Sementara itu, menurut salah seorang Nelayan Kelurahan Tallo, sebelum ada pembangunan Makassar New Port, solar 1 Liter sudah cukup, namun sekarang sudah tidak cukup lagi karena harus keliling dulu untuk sampai ke pelelangan ikan, karena ada tanggul-tanggul yang sudah dibangun oleh perusahaan.

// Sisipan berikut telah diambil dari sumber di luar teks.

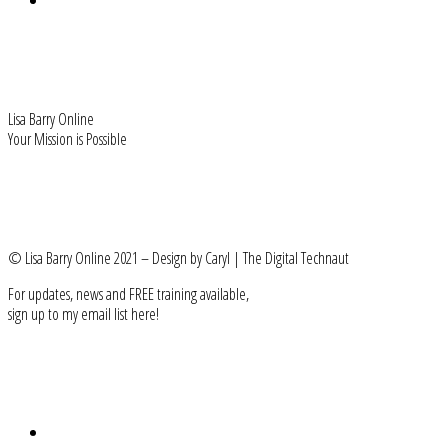
Freebie - MLC Manifesto
HOME
Lisa Barry Online
Your Mission is Possible
FIND ME
Facebook-f
User-friends
Instagram
Linkedin-in
Youtube
© Lisa Barry Online 2021 – Design by Caryl | The Digital Technaut
For updates, news and FREE training available,
sign up to my email list here!
Subscribe
LEARN MORE
About Lisa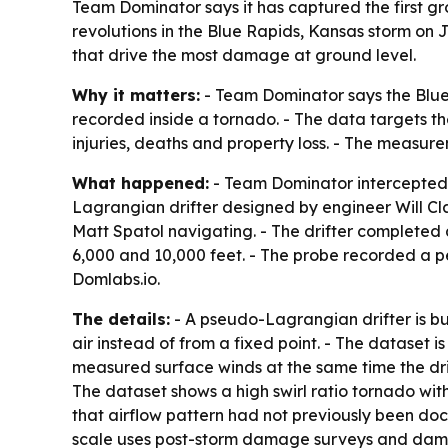
Team Dominator says it has captured the first g
revolutions in the Blue Rapids, Kansas storm on 
that drive the most damage at ground level.
Why it matters:
- Team Dominator says the Blue
recorded inside a tornado. - The data targets th
injuries, deaths and property loss. - The measu
What happened:
- Team Dominator intercepted 
Lagrangian drifter designed by engineer Will Cl
Matt Spatol navigating. - The drifter completed 
6,000 and 10,000 feet. - The probe recorded a p
Domlabs.io.
The details:
- A pseudo-Lagrangian drifter is bui
air instead of from a fixed point. - The dataset i
measured surface winds at the same time the dri
The dataset shows a high swirl ratio tornado wi
that airflow pattern had not previously been doc
scale uses post-storm damage surveys and damag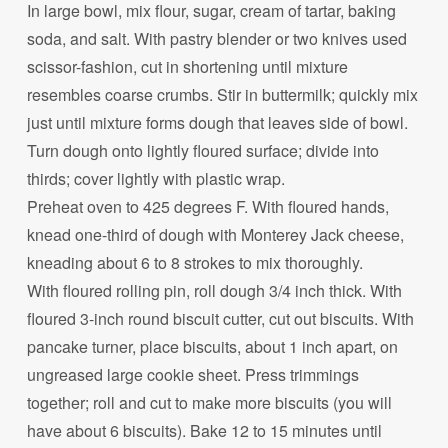
In large bowl, mix flour, sugar, cream of tartar, baking
soda, and salt. With pastry blender or two knives used
scissor-fashion, cut in shortening until mixture
resembles coarse crumbs. Stir in buttermilk; quickly mix
just until mixture forms dough that leaves side of bowl.
Turn dough onto lightly floured surface; divide into
thirds; cover lightly with plastic wrap.
Preheat oven to 425 degrees F. With floured hands,
knead one-third of dough with Monterey Jack cheese,
kneading about 6 to 8 strokes to mix thoroughly.
With floured rolling pin, roll dough 3/4 inch thick. With
floured 3-inch round biscuit cutter, cut out biscuits. With
pancake turner, place biscuits, about 1 inch apart, on
ungreased large cookie sheet. Press trimmings
together; roll and cut to make more biscuits (you will
have about 6 biscuits). Bake 12 to 15 minutes until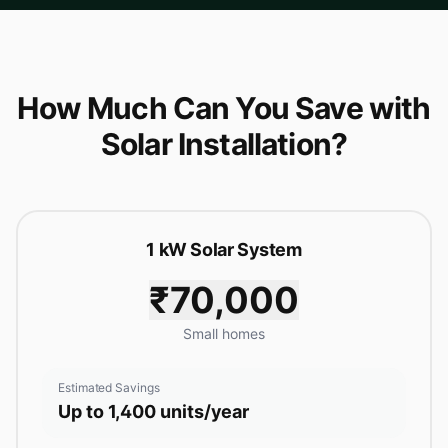
How Much Can You Save with
Solar Installation?
1 kW Solar System
₹70,000
Small homes
Estimated Savings
Up to 1,400 units/year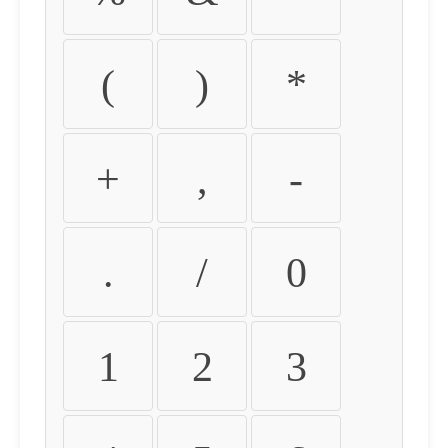
(
)
*
+
,
-
.
/
0
1
2
3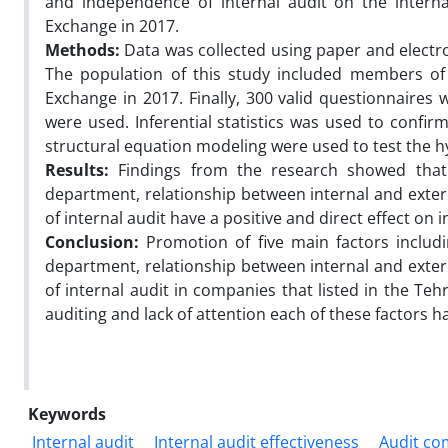
and independence of internal audit on the interna
Exchange in 2017.
Methods:
Data was collected using paper and electron
The population of this study included members of 
Exchange in 2017. Finally, 300 valid questionnaires 
were used. Inferential statistics was used to confir
structural equation modeling were used to test the 
Results:
Findings from the research showed that 
department, relationship between internal and exte
of internal audit have a positive and direct effect on 
Conclusion:
Promotion of five main factors includ
department, relationship between internal and exte
of internal audit in companies that listed in the Teh
auditing and lack of attention each of these factors h
Keywords
Internal audit
Internal audit effectiveness
Audit co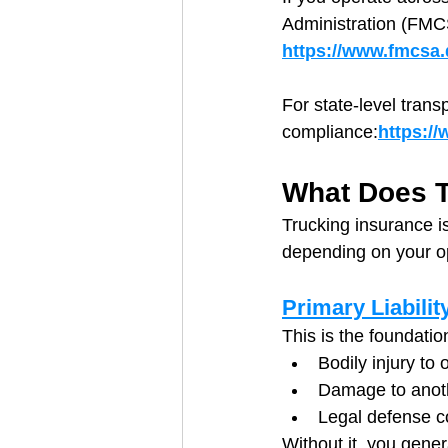
Administration (FMC
https://www.fmcsa.d
For state-level trans
compliance:
https:/
What Does T
Trucking insurance is
depending on your o
Primary Liabilit
This is the foundatio
Bodily injury to o
Damage to anoth
Legal defense c
Without it, you genera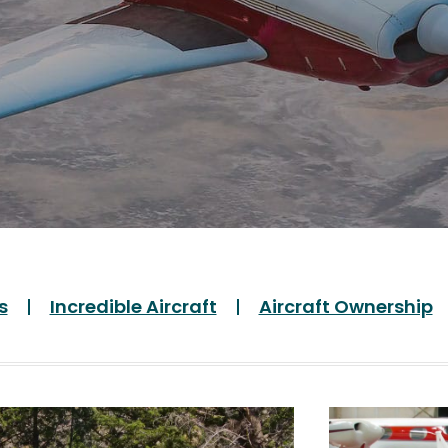
s
Incredible Aircraft
Aircraft Ownership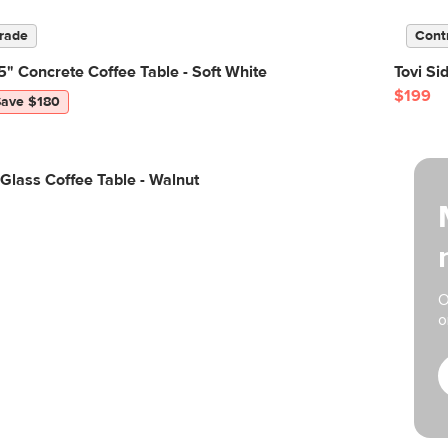
rade
Cont
" Concrete Coffee Table - Soft White
Tovi Si
$199
Save $180
 Glass Coffee Table - Walnut
O
o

Hal sama diungkapkan Suryani, Koordinator Program SP Anging Mammiri, pelaksanaan reklamasi pantai di Kota Makassar dilegitimasi dengan disahkannya Perda Nomor 4 Tahun 2015 Tentang RTRW Kota Makassar yang akan mereklamasi laut seluas 4.500. Selain itu akan disahkannya Ranperda Sulawesi Selatan Tentang Rencana Zonasi Wilayah Pesisir dan Pulau-PulauKecil (RZWP3K).
[NEXT]
Ranperda RZWP3K itu akan mengalokasi ruang untuk zona Jasa dan Perdagangan, yang secara khusus diarahkan untuk mengakomodir rencana dan proyek reklamasi di Sulawesi Selatan sebluas 3.849.98 Ha, khusus di Kota Makassar seluas 3.133.29 Ha yang diperuntukkan guna mengakomodir proyek reklamasi pesisir dan rencana pembuatan pulau-pulau reklamasi.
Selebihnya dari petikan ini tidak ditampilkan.